§ **Required work**
Each record that follows goes into your reply unchanged; the pictures do not.
——
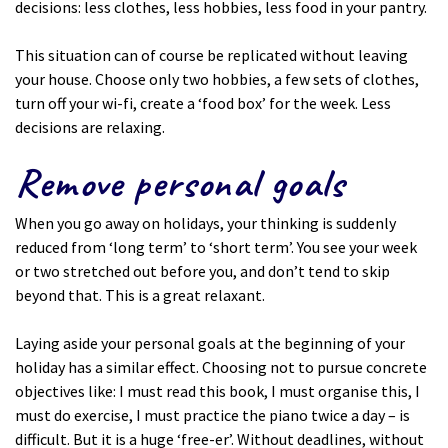
decisions: less clothes, less hobbies, less food in your pantry.
This situation can of course be replicated without leaving
your house. Choose only two hobbies, a few sets of clothes,
turn off your wi-fi, create a ‘food box’ for the week. Less
decisions are relaxing.
Remove personal goals
When you go away on holidays, your thinking is suddenly
reduced from ‘long term’ to ‘short term’. You see your week
or two stretched out before you, and don’t tend to skip
beyond that. This is a great relaxant.
Laying aside your personal goals at the beginning of your
holiday has a similar effect. Choosing not to pursue concrete
objectives like: I must read this book, I must organise this, I
must do exercise, I must practice the piano twice a day – is
difficult. But it is a huge ‘free-er’. Without deadlines, without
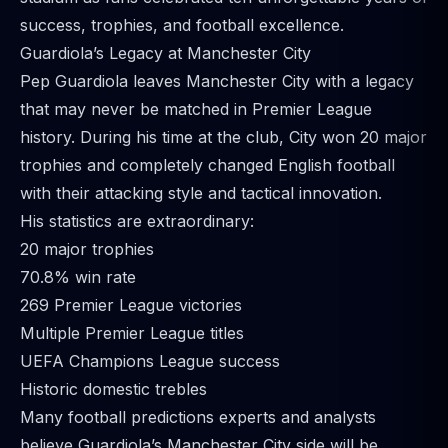
success, trophies, and football excellence.
Guardiola’s Legacy at Manchester City
Pep Guardiola leaves Manchester City with a legacy
that may never be matched in Premier League
history. During his time at the club, City won 20 major
trophies and completely changed English football
with their attacking style and tactical innovation.
His statistics are extraordinary:
20 major trophies
70.8% win rate
269 Premier League victories
Multiple Premier League titles
UEFA Champions League success
Historic domestic trebles
Many football predictions experts and analysts
believe Guardiola’s Manchester City side will be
——
§ **Task response**
decisions: less clothes, less hobbies, less food in your pantry.
This situation can of course be replicated without leaving
your house. Choose only two hobbies, a few sets of clothes,
turn off your wi-fi, create a ‘food box’ for the week. Less
decisions are relaxing.
Remove personal goals
When you go away on holidays, your thinking is suddenly
reduced from ‘long term’ to ‘short term’. You see your week
or two stretched out before you, and don’t tend to skip
beyond that. This is a great relaxant.
Laying aside your personal goals at the beginning of your
holiday has a similar effect. Choosing not to pursue concrete
objectives like: I must read this book, I must organise this, I
must do exercise, I must practice the piano twice a day – is
difficult. But it is a huge ‘free-er’. Without deadlines, without
success, trophies, and football excellence.
Guardiola’s Legacy at Manchester City
Pep Guardiola leaves Manchester City with a legacy
that may never be matched in Premier League
history. During his time at the club, City won 20 major
trophies and completely changed English football
with their attacking style and tactical innovation.
His statistics are extraordinary:
20 major trophies
70.8% win rate
269 Premier League victories
Multiple Premier League titles
UEFA Champions League success
Historic domestic trebles
Many football predictions experts and analysts
believe Guardiola’s Manchester City side will be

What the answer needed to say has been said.